The New York Yankees are uncharacteristically not hitting home runs in 2014, so should home-run machine Peter O'Brien be promoted to the big leagues to help drive some runs in?
— Athlete Appearances (@cravetheauto) June 17, 2014
The Yanks could certainly use the boost. After all, New York is ranked No. 21 in hitting the long ball this season and knocking in runs altogether has been just as difficult.
Meanwhile, O'Brien's homers are lighting up the minor leagues. He hit two more on Monday to up his total to an astounding 25 in 73 games between Single and Double-A. If he were able to translate that into the majors, O'Brien could give the Yanks a huge lift.
The only problem is his current game wouldn't translate into a successful major-league career just yet. O'Brien simply isn't a good enough hitter to get it done.
While he hit to an impressive .321 average in Single-A, O'Brien is sporting a dreadful .223 average one level up despite hitting the ball out of the park on a consistent basis. There isn't a prayer O'Brien will be able to deal with big-league pitchers enough to make an impact now until he becomes a better, smarter hitter.
That means he won't be a candidate to come up from the minors this season, barring a total act of desperation on the Yanks part. Not to mention, he's better off staying in the minors and improving in the batter's box by doing and not watching only.
While that is a reality, O'Brien can still contribute this season.
O'Brien's REAL Value
That value comes from the ability to trade O'Brien, who is a very attractive asset when taking his incredible power into consideration. O'Brien hits tape-measure shots that would raise the eyebrows of even the most experienced scout.
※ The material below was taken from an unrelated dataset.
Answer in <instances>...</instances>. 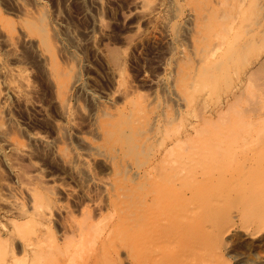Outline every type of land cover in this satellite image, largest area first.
I'll return each mask as SVG.
<instances>
[{"label": "rangeland", "instance_id": "rangeland-1", "mask_svg": "<svg viewBox=\"0 0 264 264\" xmlns=\"http://www.w3.org/2000/svg\"><path fill=\"white\" fill-rule=\"evenodd\" d=\"M26 1L35 8L32 0ZM41 1L50 17L49 32L54 35L55 29L60 32L70 29L79 39L77 47L65 35H60L55 37L54 46L57 59L66 72L63 76L69 77L76 68L80 72V81L69 89L68 103L74 110L72 116L66 118L62 115L60 92L47 69L41 68L37 57L36 61L25 56L26 52L34 50L42 60L37 37L27 32L25 18L19 8L9 3L10 0H0V19L4 17L15 24V32L31 41L28 48L20 46L25 51V58L12 59L5 68L12 72L24 68L31 88L22 85L18 76L11 75L23 98L6 90L7 98L0 100V105L6 110V125L11 137L26 144V151L21 152L11 149L0 137V251L12 247L16 254L14 259L2 260L0 264H35L37 257L48 253L57 255L66 249L71 239H79L80 235L71 228L74 223L91 228L84 235V243L89 249L100 246L99 241L105 236L100 227H106L104 232L109 235L107 248L109 253L118 256L120 264H146V254L150 249L143 241V234L146 233L148 219L125 226L119 224L120 214L130 204L139 208L141 205L135 197L145 195L150 189H154L149 191L150 194L164 204L173 206V202L181 203L184 195L172 184L147 187L150 186L149 181H158L159 172L167 161H172L175 154L184 150L195 151L196 156L206 163V172L190 180L192 188L218 185L226 189L229 184L230 191L227 194L222 190L224 195H221L220 202L212 206L206 204L193 214L196 221L190 225L195 229L190 227L187 233L175 229L174 242L168 248L161 246L156 252L162 255L157 264L184 257L189 249L187 245H197L199 236L203 239L201 250L193 251L192 255L200 257L202 264H264V172L261 171L253 180L247 174L238 178L228 168L220 169L218 173L210 166L213 159L206 146V143H211L228 161L232 160L234 150L240 153V158L249 154L253 158L264 159V93L255 89L253 97L256 101H251L252 86L243 81L237 87L245 92L240 100L229 104L230 96L225 98L226 109L234 108H229V121L222 124L211 110L217 93L215 87L202 81L196 88L189 83H181V78L189 70L199 72L202 67L195 57L192 42L193 20L196 18L190 8H195L196 0H177L186 2L185 14L178 19L190 29L188 36L183 35L179 39L173 32L156 25V17L165 12L169 0H145L144 6L139 0H99V5L97 0H79V3L75 0ZM239 23H242V17L236 18V25ZM168 44H173L172 52L165 49ZM255 45L258 48L264 46V39ZM226 46L227 41L218 48V54ZM114 53L119 55V64L114 62ZM0 58L4 60L3 52H0ZM245 61L241 58L240 64ZM228 65L230 76L216 72L221 84L227 85L229 79L237 78L234 64L230 62ZM0 80L4 86L9 80L1 70ZM181 85L187 88L186 93L192 98L189 105L178 96L177 90ZM130 86L134 91L128 94L124 89ZM142 99L151 103L148 112L153 118L147 125L149 140L141 145L135 141L118 143L105 153L92 150L90 144L108 146L106 137L95 130V117L104 109H110L119 118L130 112L131 101ZM163 107L176 113L177 119L182 117L176 133V136L180 135L179 139L168 143L167 147L173 148L171 150H165L160 144L159 130L165 128ZM187 109H190L189 113ZM205 115L215 116L213 120L205 121ZM102 117L106 119L104 115ZM235 119L243 123L232 129L223 128L233 124ZM248 121L258 124L253 129L245 128ZM60 124L65 135L61 141L58 139ZM140 125L137 123L135 128ZM257 136H262V141L253 139ZM233 141L236 147L231 146ZM251 142L259 144L244 152L245 146ZM136 145L138 153L128 152ZM60 147H70L68 159L74 163V159L79 157L85 165L80 166L79 163L77 168H72L70 161L59 155ZM124 159L129 163L127 166ZM260 167L264 168V160L254 168ZM119 186L134 190L126 196L119 193L121 198L113 204L110 199H115ZM32 190L41 194L52 214L43 220L49 231L44 239L27 246L11 228L14 220L23 219L17 206L32 210ZM185 195L191 196V193ZM249 195L254 198L252 205L242 207L241 202L247 201ZM234 200L239 201L237 205H234ZM214 218L219 219L216 226L207 223L208 219ZM201 221L204 223L203 235L197 228ZM256 238L260 239L253 243Z\"/></svg>", "mask_w": 264, "mask_h": 264}, {"label": "bare ground", "instance_id": "bare-ground-1", "mask_svg": "<svg viewBox=\"0 0 264 264\" xmlns=\"http://www.w3.org/2000/svg\"><path fill=\"white\" fill-rule=\"evenodd\" d=\"M8 1V0H6ZM35 8L30 7L29 2L26 0H10L9 3H14L19 10L22 12L25 18V25L27 32L37 37V42L40 44L41 51L40 57L38 53L32 50L25 53V56L30 57L34 60L36 57L39 60L38 63L42 65V69L46 68L49 75L53 79L55 85L60 92V102L62 107V115L66 118H70L73 114V106L68 103L69 89L75 86L80 81V72L74 68L72 74L66 78L63 76L66 72L60 65L57 56L56 49L54 46V39L59 36L65 35L75 46H79L80 42L78 37L70 30L66 29L62 32L55 29L54 35L49 32L51 21L46 10V6L41 0H32ZM79 3V0H75ZM194 1V0H193ZM188 2V1H187ZM99 5V0L96 1ZM140 4L144 6L145 0H139ZM195 8H190V12L193 13L196 20L194 22L192 38L195 57L202 64L199 72L189 70L184 77L181 78V83L188 84L189 86L198 87V82L202 81L205 84L211 83L217 91L214 104L212 106L217 118L222 124H226L229 121L228 110L234 107L226 109L224 106L225 98L230 96V103L237 102L242 98L245 92L240 91L237 87L243 81L247 82L252 86L251 94L249 98L251 101L256 99L253 97L255 89H260L264 93V46L258 48L255 43L260 39H264V0H196ZM186 2H178L177 0H169L168 8L162 15L156 17V25H159L162 30H169L173 32L176 39L181 38L183 35L188 36L190 29L185 28L184 22L178 19L179 16L185 14ZM242 17V23L236 25V18ZM155 24V23H154ZM15 24L9 22L7 19L2 17L0 19V52L4 54V60L0 58V70L3 76L8 77L6 86L2 84L0 80V100L7 98L6 90L12 91L18 98H23L22 91L14 83V79L11 75L18 76L22 85L28 89L31 88V84L27 78V72L24 68H18L13 72L7 70L6 66L13 60L24 59V50L20 46L23 45L26 48L30 47L31 41H28L20 37L15 32ZM67 39V40H68ZM257 40V41H256ZM227 41L225 49L218 54V48ZM77 46V47H78ZM219 46V47H218ZM166 50L172 52L174 50L173 44H168L165 47ZM24 51V52H23ZM26 57V58H28ZM245 58V63L240 64V59ZM37 59H35L37 61ZM113 59L116 64L119 55L114 53ZM233 63L237 78L234 80L229 79L227 85L222 84L217 80L216 72L220 71L225 77L230 76V68L228 63ZM39 64V66H40ZM253 64L252 66H250ZM15 72V74H14ZM172 82V81H170ZM223 89V91H220ZM125 92L131 93L134 91V87H125ZM187 88L181 85L177 92L178 96L188 105L191 103L192 98L186 93ZM208 91V90H206ZM232 98V99H231ZM254 98V99H253ZM194 99V98H193ZM232 100V101H231ZM228 104V105H229ZM151 103L147 102L146 99L131 101V110L128 113H123L121 117L117 118L114 112L110 109H104L102 114L95 117V130L103 134L107 141L108 146L102 147L96 144H90L92 150L97 153H105L108 150L115 148L118 143L126 144L127 141H135L140 145L146 143L149 140L148 136V122L152 120V116L149 114V107ZM163 118L162 121L165 123V128L160 129L161 133L160 144L164 145L165 150H171L168 148V143L175 141L179 136L177 127L180 125V119H177L176 113L168 112L166 107H163ZM190 109H187V113ZM102 115L105 116V120ZM215 116V115H214ZM213 117L205 115V121L213 120ZM264 116V115H262ZM260 116V117H262ZM86 118V117H85ZM264 118V117H263ZM233 124H227L223 128H231L235 125L243 123L242 120H232ZM6 110L0 105V137L6 140V144L11 149L18 150L21 152L26 151V144L20 140L11 137L10 129L6 125ZM141 124L139 128H135L136 125ZM171 124V126H166ZM250 129H253L258 123L253 121L245 122ZM63 125H59L58 139L61 141L65 138L62 133ZM230 129V130H231ZM235 130L233 129L232 132ZM254 135H252L253 137ZM262 136L253 138L258 141H262ZM179 139V138H178ZM246 139V138H245ZM252 139V140H253ZM259 142L246 145L244 152H247L248 148H255ZM207 152L209 156H212L211 168L220 173V169L228 168L230 172L240 178L242 176H249L252 180L255 179L257 174L261 171L264 172V168L260 167L255 169L257 165L262 163L264 160L262 157H252L246 155L240 158V153L236 150L233 151L232 160L228 161L223 159V155L217 152L211 145L206 143ZM231 146L236 147L234 141ZM249 150V149H248ZM70 147H60L58 153L61 157L67 158L70 161L72 168H77L76 165L79 163L80 166L85 165V161L78 157L72 160L68 159L70 153ZM138 153L139 149L129 148L128 152ZM124 165L127 166L129 163L126 159L123 161ZM205 161L202 158L196 156V152L193 150L180 151L173 156L172 161H167L159 172L158 181H149V187H164L167 184H172L173 187H177L179 192L184 195V199L181 203L173 202L170 206L162 203L157 197H153L149 191L145 195H137L135 198L138 199L139 208L131 206V204L122 211L121 219L119 224L132 226L135 222L140 219L146 221V233L143 234V241L147 243L150 252L146 254V264H157V260L162 257L159 251L160 247L168 248L174 242V230L179 228L181 232L187 233L188 228L194 226L190 225L196 221L194 213L198 212V209H202L206 204L216 205L222 199L221 195H224L223 191L227 194L230 191V185H227L226 189H221L220 186L214 185L212 188H192L190 180L195 177L202 175L206 172ZM250 188L246 189L249 190ZM118 191L115 199L111 197V201L114 204L117 198H121L119 193L123 192L122 196H126V193L133 192L134 189L124 188L119 186L116 188ZM129 190V191H128ZM223 190V191H222ZM191 193V196L185 194ZM33 203L32 210L24 206H17L18 211L22 213L23 219L14 220L12 222V232L23 240L25 245L32 246L40 243L42 239L47 235L48 228L44 225L43 220L49 219L52 214V209L46 203V200L42 199L41 194L36 190L31 191ZM132 200V199H131ZM253 196L249 195L247 201L241 202L242 207L252 205ZM148 201L147 206L145 202ZM238 200H234V205L238 204ZM194 214V215H193ZM205 222V221H204ZM219 222L218 218L208 219L207 223L211 226H216ZM205 222V225H208ZM197 224V223H196ZM204 223L201 221L197 224V228L200 235H203ZM72 230L80 235L78 238H73L67 243L66 249L62 250L57 255H50L49 253L40 257H37L35 264H120L118 256L109 253L107 248L108 232H104L106 227H100V231L105 233V236L99 241L100 246H93L89 249L84 243L85 234L91 230L87 225L82 223H74L71 226ZM98 231V232H100ZM197 245L189 243V248L184 257H180L179 260L174 261H161V264H202L200 257L192 255L193 251L201 250L203 239L199 236ZM260 239V238H258ZM253 239V243L258 240ZM129 245V244H128ZM142 246H145L144 244ZM238 251V250H237ZM113 255V257L111 256ZM16 256L15 250L12 247L3 248L0 251V261L7 259H14ZM48 262V263H47Z\"/></svg>", "mask_w": 264, "mask_h": 264}]
</instances>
Even if he becomes just marginally better as a hitter, O'Brien can still be a big bat in the majors as a run-producer and a guy who can get you a .250-.260 average. Granted, that average doesn't sound great, but how many high-paid players fit that mold? Heck, the Yankees have some of them.
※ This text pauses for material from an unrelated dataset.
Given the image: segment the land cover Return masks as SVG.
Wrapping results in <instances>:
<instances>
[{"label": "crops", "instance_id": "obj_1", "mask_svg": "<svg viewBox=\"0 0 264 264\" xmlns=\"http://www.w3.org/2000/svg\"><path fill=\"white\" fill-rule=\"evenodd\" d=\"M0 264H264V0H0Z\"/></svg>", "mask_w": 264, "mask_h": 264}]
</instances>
O'Brien has also seen some time at different positions as defensively he isn't a good catcher. He's played at third base, first base and right field during his time in the minors, so he isn't a one-trick pony.
Because of the negative in his batting average, O'Brien alone won't get anything huge done for the Yanks on the trade market. Instead, he's a very nice addition in a trade package and perhaps one of the more attractive pieces the Yanks can offer when combined with other prospects.
Sure, the Yanks need some offense desperately, but O'Brien has a better chance of delivering that by being traded than called up.